Eine Etage weiter oben sinkt der Geräuschpegel: Zwischen Malereien aus den Dreißiger- bis Fünfzigerjahren hört man nur hin und wieder leises Flüstern und Raunen. Die Ausstellung folgt Vasarelys Werk in umgekehrter Reihenfolge - was einen spektakulären Start verspricht, aber aufmerksamkeitsökonomisch problematisch sein kann.

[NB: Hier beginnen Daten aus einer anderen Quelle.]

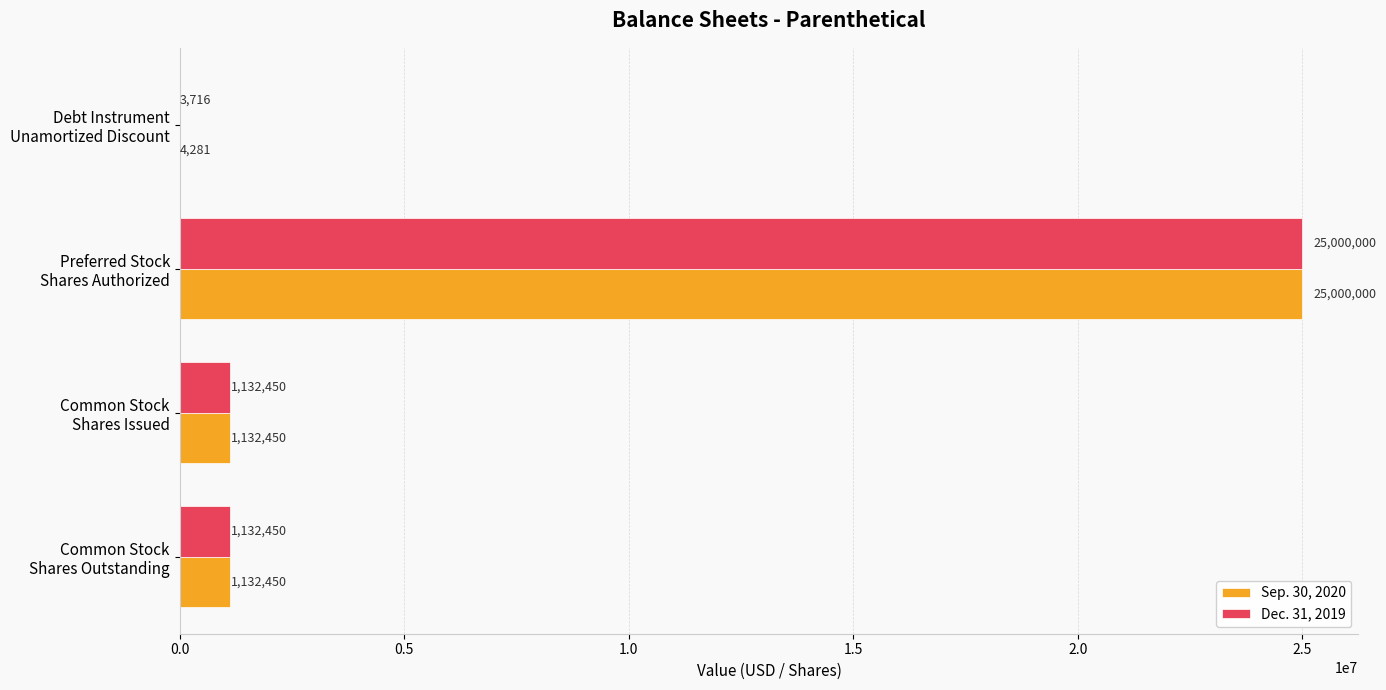

What is the greatest value displayed?

25000000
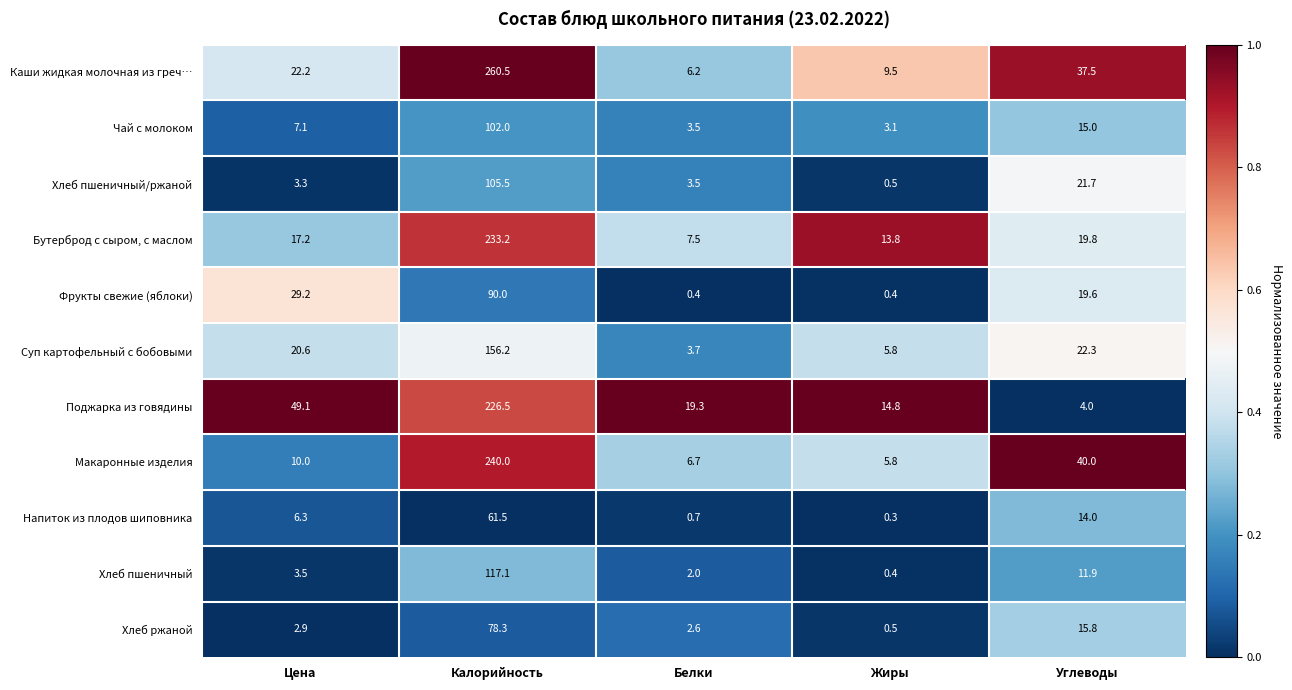

Which series changed the most between Цена and Белки?

Поджарка из говядины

Der fortlaufende Versuch, die Welt zu geometrisieren
Stilistische Hemmungen kennt Vasarely wie vielleicht jeder wirkliche Experimentierer keine, und so reicht die Bandbreite von eleganten Bildern mit elliptischen Formen in matten Farben, die ihr Vorbild noch in der Flora und Fauna seiner französischen Ferieninsel haben, bis zu den Vorläufern seiner späteren Illusionsgemälde: Schwimmt dort tatsächlich ein liebevoll-kitschig gemalter Wal im Op-Art-Meer? Ja, er schwimmt.
Gerade in ihrem zweiten Teil wird die Ausstellung so zur Nacherzählung von Vasarelys fortlaufendem Versuch, die Welt zu vergrafischen, zu geometrisieren, bis die Kunst völlig unabhängig von ihr existieren kann. Um erst so wieder, aus dieser emanzipierten Haltung heraus, mit ihr in Kontakt treten zu können. Und sie vielleicht erst einmal hemmungslos zu überfordern.
Victor Vasarely "Im Labyrinth der Moderne", bis 13.01.2019 im Städelmuseum Frankfurt. Katalog 39,90.